■ **PROVIDED RECORDS**:

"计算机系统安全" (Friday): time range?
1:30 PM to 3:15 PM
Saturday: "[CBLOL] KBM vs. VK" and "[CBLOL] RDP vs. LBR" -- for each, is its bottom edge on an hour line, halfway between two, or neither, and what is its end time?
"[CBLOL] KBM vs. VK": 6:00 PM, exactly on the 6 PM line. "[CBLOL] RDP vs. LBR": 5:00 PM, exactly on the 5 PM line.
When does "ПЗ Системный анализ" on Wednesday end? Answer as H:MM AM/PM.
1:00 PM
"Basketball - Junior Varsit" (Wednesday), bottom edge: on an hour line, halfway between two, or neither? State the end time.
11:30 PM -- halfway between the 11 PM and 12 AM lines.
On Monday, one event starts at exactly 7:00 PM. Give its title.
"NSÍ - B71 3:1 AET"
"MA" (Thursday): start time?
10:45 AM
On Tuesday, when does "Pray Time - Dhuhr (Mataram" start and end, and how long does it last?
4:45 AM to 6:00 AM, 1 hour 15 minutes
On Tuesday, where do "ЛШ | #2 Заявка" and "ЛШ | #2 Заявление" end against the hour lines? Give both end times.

■ **TO DO**:
In how many rows of the listing does the string "lines" appear? Give only the number.

■ **EXERCISE RESPONSE**:
2